Sometimes being a highly visible single dad blogging about children, parenting and divorce has some unexpected benefits. For one, I get really interesting email messages from people located all over the planet. Groups that are doing great work and that I’m happy to help gain visibility. That’s the case with the following letter from Amy Gridley from La Asociacion Nuestros Ahijados. Read on, see what you think…
Dave, I have been sifting through many, many, MANY pages of parenting blogs over the past few weeks. You are likely very aware of this, but you have an incredibly unique premise. Not just a father, not just a single father, but a single father interested in (and a huge proponent of) those typically “mommy” issues like attachment parenting, breastfeeding, and the like.
After being involved with (personally and then professionally) children with special needs for over half of my 25 years, from mentoring fellow students in middle school to working with children and families as an occupational therapy assistant in an Early Intervention (EI) program in the US for 4 years, I have been introduced to many of the concepts you espouse. While my (childless) friends and boyfriends are more than a little perturbed at the level of interest I have in parent/child issues, I always felt it was my responsibility to be as educated as possible. When working as a therapist and case coordinator in EI, parents sought my professional advice regarding a million different aspects of caring for their children.
The holistic, attachment-based approach that you speak so highly of is one that I am trying very hard to incorporate into my current work. After several months of back-and-forth travel, I made the big jump down to Guatemala and accepted a position coordinating volunteers at Casa Jackson (a hospital for malnourished children). Due to the overwhelming social stressors the patients’ families face, the children live at the hospital 24/7 until healthy and nourished, and until their parents have received the education needed to prevent the children from becoming so sick again.

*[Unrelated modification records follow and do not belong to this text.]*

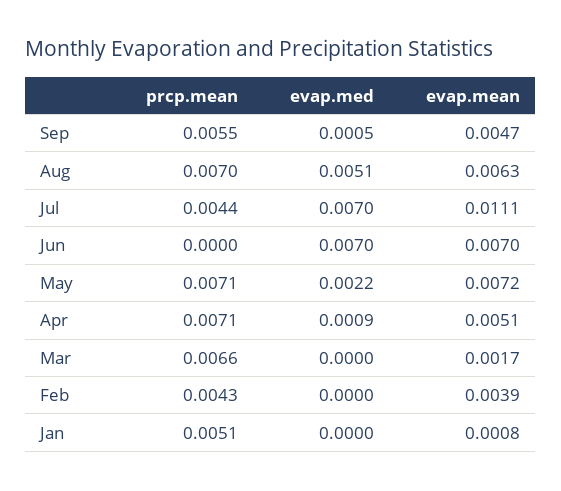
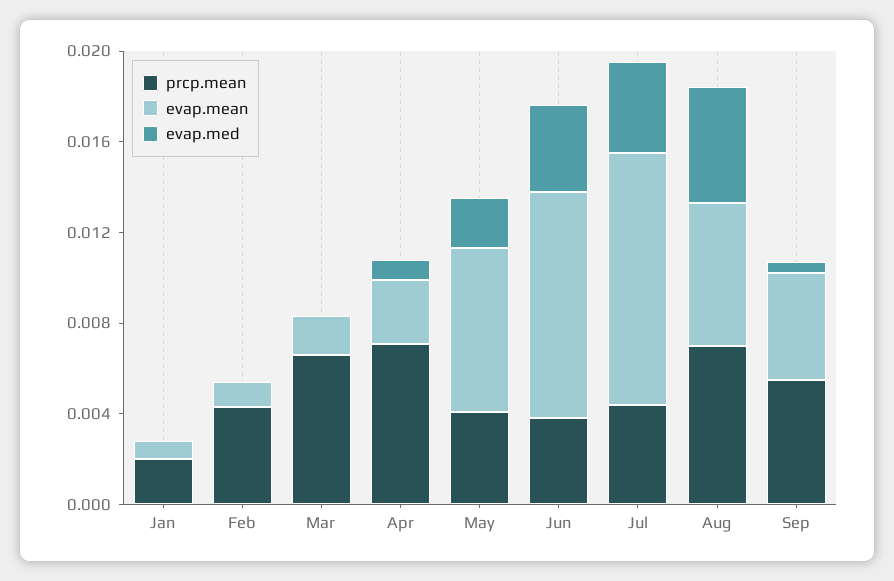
  {
    "prcp.mean": {
      "Sep": 0.0055,
      "Aug": 0.007,
      "Jul": 0.0044,
-     "Jun": 0,
+     "Jun": 0.004,
-     "May": 0.0071,
+     "May": 0.004,
      "Apr": 0.0071,
      "Mar": 0.0066,
      "Feb": 0.0043,
-     "Jan": 0.0051
+     "Jan": 0.002
    },
    "evap.med": {
      "Sep": 0.0005,
      "Aug": 0.0051,
-     "Jul": 0.007,
+     "Jul": 0.004,
-     "Jun": 0.007,
+     "Jun": 0.004,
      "May": 0.0022,
      "Apr": 0.0009,
      "Mar": 0,
      "Feb": 0,
      "Jan": 0
    },
    "evap.mean": {
      "Sep": 0.0047,
      "Aug": 0.0063,
      "Jul": 0.0111,
-     "Jun": 0.007,
+     "Jun": 0.01,
      "May": 0.0072,
-     "Apr": 0.0051,
+     "Apr": 0.003,
      "Mar": 0.0017,
-     "Feb": 0.0039,
+     "Feb": 0.001,
      "Jan": 0.0008
    }
  }

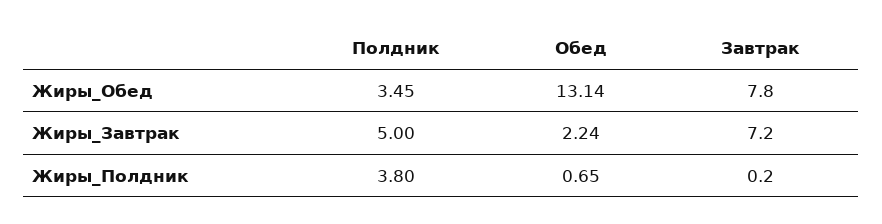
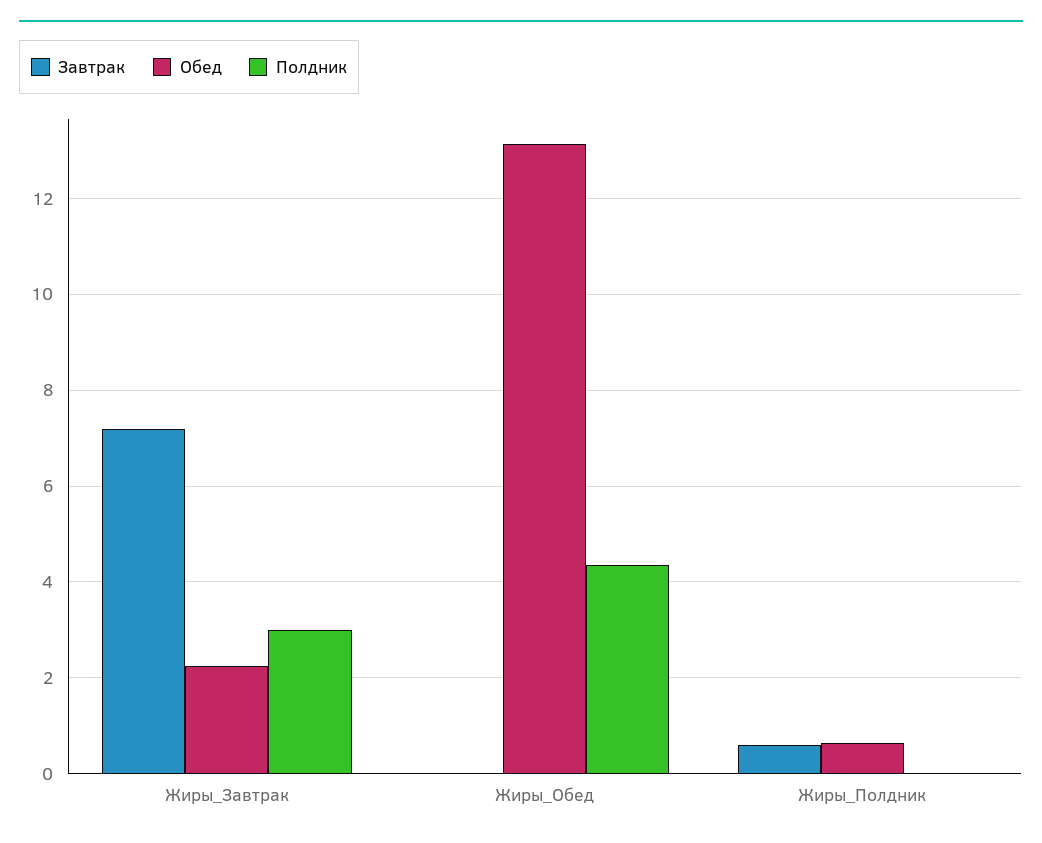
  {
    "Полдник": {
-     "Жиры_Обед": 3.45,
+     "Жиры_Обед": 4.4,
-     "Жиры_Завтрак": 5,
+     "Жиры_Завтрак": 3,
-     "Жиры_Полдник": 3.8
+     "Жиры_Полдник": 0
    },
    "Обед": {
      "Жиры_Обед": 13.14,
      "Жиры_Завтрак": 2.24,
      "Жиры_Полдник": 0.65
    },
    "Завтрак": {
-     "Жиры_Обед": 7.8,
+     "Жиры_Обед": 0,
      "Жиры_Завтрак": 7.2,
-     "Жиры_Полдник": 0.2
+     "Жиры_Полдник": 0.6
    }
  }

As you can imagine, the challenges are numerous. In a country where that warm, fuzzy “nurture and bond and be close with your baby” mentality is almost completely overshadowed by extreme poverty and the back-breaking or menial labor that many of our parents must undertake, it’s difficult to even determine what level of change is reasonable or fair to ask or expect of our families.
Each year, we see a number of children that have abusive pasts. Many of these children are abandoned or removed from their homes and due to the ban on foreign adoptions, will almost certainly grow up in an orphanage. Without any hope for one consistent caregiver to help them form a healthy attachment and begin to heal from their trauma, it’s incredibly frustrating and heart-breaking to try and help these children. On my own blog, I have a number of posts about the work I’m doing at Casa Jackson, and the last two posts refer specifically to the challenges of working with abused children in this inconsistent setting: http://amy-thewanderer.blogspot.com/
Despite my frustrations in the impossibility of providing ALL children with the ideal setting (safe, loving, supportive, consistent caregiver), I am happy to say that we do provide each of our tiny patients with incredibly skilled medical care as well as constant attention, affection, and stimulation. Their parents are taught about every aspect of nutrition, and how to nurture their child more fully. In a country where almost 50% of children under the age of 5 are chronically malnourished, this really does make a difference.
As part of our December fundraising drive, our parent organization is asking blogs to donate a post to Casa Jackson. Below is a link to the press information, complete with statistics on malnutrition, details on our program, and pictures of some of the children we’ve treated. Please read the information, and visit my blog. If you feel inclined to help us spread the word about malnutrition in Guatemala and the work we’re doing at Casa Jackson, we would be honored if you would use your platform and readership to say a few words about our program during the month of December.
Thank you so much for taking the time to read this! Although my recent search for parenting blogs was driven by this fundraising drive, I have really enjoyed reading your blog and being reassured that there ARE wonderful, committed fathers out there who have just as much as an interest in attachment and nurturing as most moms do.
If you have any further questions about Casa Jackson, I would be honored to answer them. The children and families we work with are incredible, and so deserving and in need of the support we provide. I believe very strongly in the work that we do… and if this message hasn’t made it clear, I could go on about it all day. 🙂
Great stuff, and a dedicated group helping out children in a culture that’s light years from our day-to-day experience in liberal, wealthy Boulder, Colorado, and, dare I say, quite different from what you and your children experience too. Maybe it’s a great opportunity to click on the link above and help out with even a small contribution from your heart.
Dave, Thanks so much for posting this email from my coworker, Amy. She’s an amazing person and is doing amazing things with the kids at Casa Jackson. For those interested in donating to our efforts, the link is: http://www.GodsChild.org/Donate
Thanks for the coverage. You won´t find a better cause to give this holiday season.